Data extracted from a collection
=====

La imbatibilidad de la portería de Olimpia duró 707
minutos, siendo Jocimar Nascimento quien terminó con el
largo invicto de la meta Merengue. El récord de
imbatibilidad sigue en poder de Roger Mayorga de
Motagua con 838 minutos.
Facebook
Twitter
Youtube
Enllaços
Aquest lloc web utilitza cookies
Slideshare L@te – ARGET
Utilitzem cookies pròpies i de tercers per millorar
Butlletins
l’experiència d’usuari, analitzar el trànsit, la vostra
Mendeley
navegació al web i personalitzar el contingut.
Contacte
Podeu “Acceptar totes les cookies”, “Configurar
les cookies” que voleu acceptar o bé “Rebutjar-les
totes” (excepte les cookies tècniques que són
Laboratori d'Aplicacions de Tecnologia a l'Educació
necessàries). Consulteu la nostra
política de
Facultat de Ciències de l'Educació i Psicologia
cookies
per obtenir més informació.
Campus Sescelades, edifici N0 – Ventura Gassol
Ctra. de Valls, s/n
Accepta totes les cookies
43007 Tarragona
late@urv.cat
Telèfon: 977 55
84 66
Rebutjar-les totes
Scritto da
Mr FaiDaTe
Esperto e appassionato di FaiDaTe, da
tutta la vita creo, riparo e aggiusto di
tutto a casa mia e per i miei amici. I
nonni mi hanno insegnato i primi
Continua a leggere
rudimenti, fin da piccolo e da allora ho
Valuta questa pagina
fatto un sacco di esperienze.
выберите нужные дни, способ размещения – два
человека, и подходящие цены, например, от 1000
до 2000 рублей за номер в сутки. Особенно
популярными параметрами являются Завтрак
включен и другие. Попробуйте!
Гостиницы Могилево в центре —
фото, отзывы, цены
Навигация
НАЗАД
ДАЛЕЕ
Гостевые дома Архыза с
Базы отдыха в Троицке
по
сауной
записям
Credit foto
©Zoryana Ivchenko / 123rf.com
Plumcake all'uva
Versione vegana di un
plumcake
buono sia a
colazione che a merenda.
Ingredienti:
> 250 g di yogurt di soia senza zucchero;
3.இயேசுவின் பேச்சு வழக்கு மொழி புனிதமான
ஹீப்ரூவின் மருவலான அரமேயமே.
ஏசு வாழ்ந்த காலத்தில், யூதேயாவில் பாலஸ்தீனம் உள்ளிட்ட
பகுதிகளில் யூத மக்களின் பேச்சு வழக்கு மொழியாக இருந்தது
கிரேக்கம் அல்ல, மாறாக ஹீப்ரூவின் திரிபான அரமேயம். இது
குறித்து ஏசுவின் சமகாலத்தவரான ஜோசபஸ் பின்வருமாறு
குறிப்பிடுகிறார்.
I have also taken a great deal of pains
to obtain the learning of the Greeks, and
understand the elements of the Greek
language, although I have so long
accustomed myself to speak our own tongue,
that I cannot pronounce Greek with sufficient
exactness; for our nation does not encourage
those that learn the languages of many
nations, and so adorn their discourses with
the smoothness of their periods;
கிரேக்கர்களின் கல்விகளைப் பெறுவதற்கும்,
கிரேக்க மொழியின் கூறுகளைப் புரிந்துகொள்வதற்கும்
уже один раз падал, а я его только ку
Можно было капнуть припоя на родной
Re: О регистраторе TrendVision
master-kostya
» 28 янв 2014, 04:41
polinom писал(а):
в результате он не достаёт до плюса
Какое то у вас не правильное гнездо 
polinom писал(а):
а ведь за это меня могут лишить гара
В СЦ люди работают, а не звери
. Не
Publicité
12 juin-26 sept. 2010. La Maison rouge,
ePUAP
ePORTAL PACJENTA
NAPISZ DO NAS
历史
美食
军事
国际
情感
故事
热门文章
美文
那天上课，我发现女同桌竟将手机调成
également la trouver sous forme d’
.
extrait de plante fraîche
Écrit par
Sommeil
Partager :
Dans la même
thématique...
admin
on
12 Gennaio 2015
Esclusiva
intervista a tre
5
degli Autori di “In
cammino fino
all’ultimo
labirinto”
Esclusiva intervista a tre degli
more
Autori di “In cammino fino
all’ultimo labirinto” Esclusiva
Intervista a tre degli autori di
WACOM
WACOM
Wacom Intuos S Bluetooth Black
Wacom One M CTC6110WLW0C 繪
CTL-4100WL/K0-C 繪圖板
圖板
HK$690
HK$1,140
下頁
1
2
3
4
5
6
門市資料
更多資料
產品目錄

=====

YOUR ASSIGNMENT
As listed above, the lines from the line with "ஹீப்ரூவின் மருவலான அரமேயமே." to the line with "I have also taken a great deal of pains" are to be echoed exactly, with both ends included and nothing added.

RESULT
ஹீப்ரூவின் மருவலான அரமேயமே.
ஏசு வாழ்ந்த காலத்தில், யூதேயாவில் பாலஸ்தீனம் உள்ளிட்ட
பகுதிகளில் யூத மக்களின் பேச்சு வழக்கு மொழியாக இருந்தது
கிரேக்கம் அல்ல, மாறாக ஹீப்ரூவின் திரிபான அரமேயம். இது
குறித்து ஏசுவின் சமகாலத்தவரான ஜோசபஸ் பின்வருமாறு
குறிப்பிடுகிறார்.
I have also taken a great deal of pains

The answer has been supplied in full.